Croker's sister Gonia joined the rest of the Edmondson family at the Wigwam after her husband George Tinnen's death in 1929. Her mother lived with them, but their father had died in 1927. Croker was interested in liberal politics and became a supporter of Franklin Roosevelt in the early 1930s. She was said to be the first Palm Beach resident to allow Black beach-goers to use her beach. She gave numerous programs focused on her Native heritage to raise funds for the Red Cross and other charities, and often lent her home as a venue for charitable causes. In 1933, Croker was appointed as staff by Governor David Sholtz. As one of the first women in Florida to serve as staff to a governor, she was named chair of the Reconstruction Finance Corporation's local affiliate the Palm Beach County Emergency Relief and Civil Works Council. When she tried to fire a worker sent by the Civil Works Administration of the state, the entire council was dismissed. The following year she attempted to run as a representative for Florida to the United States House, but was defeated by J. Mark Wilcox.

To pay the enormous legal bills associated with the years of litigation, Croker decided to subdivide her Florida property and sell lots, but the Great Depression had impacted the value of the properties. She took out mortgages to pay her creditors and avoid having to take losses on the properties, but eventually she had to try to sell them to avoid foreclosures on the mortgage debts. Ultimately, in 1937, Croker filed for bankruptcy, but was able to retain the Wigwam for several years. The bankruptcy was fully discharged in 1943, and Croker lost both the Wigwam and Glencairn Castle. She went to Stillwater, Oklahoma where her sister Cherrie Garrett and her family were living to retrieve some of her husband's effects that they had taken from Glencairn. The Garretts had Croker arrested for attempted burglary claiming she had attempted to force her way into their home. At the hearing, Robert Garrett said he was awarded the personal belongings because he had paid $6,000 of his own money to the Irish Tax Commission. Croker countered that the items were worth $60,000, were willed to her, and asked the court for damages. The burglary charges were dismissed when the Garretts acknowledged that Croker was not trying to burglarize their home. They came to a settlement to return some of her property and Croker returned to Florida, where she lived in a modest apartment located at 520 Flamingo Drive, in West Palm Beach.
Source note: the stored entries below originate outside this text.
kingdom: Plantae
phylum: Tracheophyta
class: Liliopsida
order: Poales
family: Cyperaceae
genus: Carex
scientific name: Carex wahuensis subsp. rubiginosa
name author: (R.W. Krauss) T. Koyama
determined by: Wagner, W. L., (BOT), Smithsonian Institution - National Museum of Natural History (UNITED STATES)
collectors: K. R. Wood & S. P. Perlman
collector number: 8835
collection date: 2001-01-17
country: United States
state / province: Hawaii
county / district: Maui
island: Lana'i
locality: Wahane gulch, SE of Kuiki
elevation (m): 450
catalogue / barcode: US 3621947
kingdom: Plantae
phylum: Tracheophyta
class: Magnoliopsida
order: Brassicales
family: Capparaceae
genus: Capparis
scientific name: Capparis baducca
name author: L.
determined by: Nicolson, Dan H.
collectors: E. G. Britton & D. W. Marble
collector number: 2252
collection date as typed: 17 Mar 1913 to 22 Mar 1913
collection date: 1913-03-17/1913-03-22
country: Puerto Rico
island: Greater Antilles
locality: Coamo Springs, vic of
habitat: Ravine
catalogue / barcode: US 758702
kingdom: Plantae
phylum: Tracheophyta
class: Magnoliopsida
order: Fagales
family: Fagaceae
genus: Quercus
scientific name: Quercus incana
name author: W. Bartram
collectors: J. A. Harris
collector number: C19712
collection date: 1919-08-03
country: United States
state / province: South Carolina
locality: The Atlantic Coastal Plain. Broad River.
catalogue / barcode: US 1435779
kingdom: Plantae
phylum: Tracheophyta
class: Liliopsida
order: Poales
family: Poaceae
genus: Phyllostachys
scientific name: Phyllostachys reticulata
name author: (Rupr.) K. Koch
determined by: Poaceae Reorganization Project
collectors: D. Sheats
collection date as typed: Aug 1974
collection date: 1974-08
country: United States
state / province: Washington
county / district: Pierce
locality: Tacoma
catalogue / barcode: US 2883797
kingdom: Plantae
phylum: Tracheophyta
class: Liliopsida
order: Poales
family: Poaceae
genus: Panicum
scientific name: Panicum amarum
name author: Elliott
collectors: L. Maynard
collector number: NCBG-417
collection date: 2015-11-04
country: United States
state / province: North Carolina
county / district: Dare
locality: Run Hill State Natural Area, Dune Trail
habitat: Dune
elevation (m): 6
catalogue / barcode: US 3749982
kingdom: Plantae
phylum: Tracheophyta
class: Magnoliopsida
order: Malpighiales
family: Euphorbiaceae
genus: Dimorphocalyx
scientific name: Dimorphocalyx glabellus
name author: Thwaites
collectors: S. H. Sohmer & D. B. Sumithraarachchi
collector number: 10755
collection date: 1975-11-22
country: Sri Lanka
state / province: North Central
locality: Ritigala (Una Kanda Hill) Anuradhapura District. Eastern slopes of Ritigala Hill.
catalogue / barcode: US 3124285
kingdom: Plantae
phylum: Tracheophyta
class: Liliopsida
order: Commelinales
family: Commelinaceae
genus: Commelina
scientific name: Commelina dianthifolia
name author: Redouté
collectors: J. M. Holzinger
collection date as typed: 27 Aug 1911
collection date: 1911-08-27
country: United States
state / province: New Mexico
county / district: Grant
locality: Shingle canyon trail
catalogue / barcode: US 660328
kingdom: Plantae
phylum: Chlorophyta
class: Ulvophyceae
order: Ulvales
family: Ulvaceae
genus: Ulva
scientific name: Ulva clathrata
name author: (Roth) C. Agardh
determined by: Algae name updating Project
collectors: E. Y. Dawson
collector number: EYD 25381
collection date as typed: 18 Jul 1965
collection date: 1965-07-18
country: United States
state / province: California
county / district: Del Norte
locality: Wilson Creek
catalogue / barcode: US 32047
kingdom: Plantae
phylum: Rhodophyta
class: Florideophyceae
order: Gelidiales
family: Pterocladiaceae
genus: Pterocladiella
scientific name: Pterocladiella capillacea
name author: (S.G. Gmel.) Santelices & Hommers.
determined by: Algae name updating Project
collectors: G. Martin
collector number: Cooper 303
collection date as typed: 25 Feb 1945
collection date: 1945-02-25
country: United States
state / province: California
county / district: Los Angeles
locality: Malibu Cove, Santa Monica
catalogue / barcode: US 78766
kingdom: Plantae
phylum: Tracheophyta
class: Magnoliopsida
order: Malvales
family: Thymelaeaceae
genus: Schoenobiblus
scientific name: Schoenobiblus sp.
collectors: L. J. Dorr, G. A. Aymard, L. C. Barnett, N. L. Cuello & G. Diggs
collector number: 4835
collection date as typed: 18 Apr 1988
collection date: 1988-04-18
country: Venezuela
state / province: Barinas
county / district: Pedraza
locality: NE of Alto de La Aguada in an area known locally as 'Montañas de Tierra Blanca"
==Treasure hunter (1948–1957)==
Croker took out a treasure hunting license for Florida in 1945, which allowed her to search in Bay, Escambia, Okaloosa, Santa Rosa and Walton Counties. In 1948, Croker announced that she had secured treasure maps in 1936 which showed two hoards of pirate loot worth $76,000,000 off the Florida coast near Pensacola and was looking for a reputable partner to help her retrieve it. Her plan was to locate the smaller cache of $4,000,000 and use those funds to finance excavation of the larger treasure. She made around a dozen attempts to retrieve the treasure, before entering a partnership with Hugh Ridenour in 1952. They began their operations in May, but failed to find anything. Croker continued to renew her treasure license through 1955. Near the end of her life, Croker was diagnosed with cancer and cared for by her sister Gonia.

==Death and legacy==
Croker died on March 16, 1957, at her home in West Palm Beach. She was buried after a private ceremony on March 17, at Woodlawn Cemetery. Throughout her life, Croker was known widely and appeared internationally in news stories. Her fame brought with it numerous stories about her life, making it difficult to separate what was truthful from what was mythical.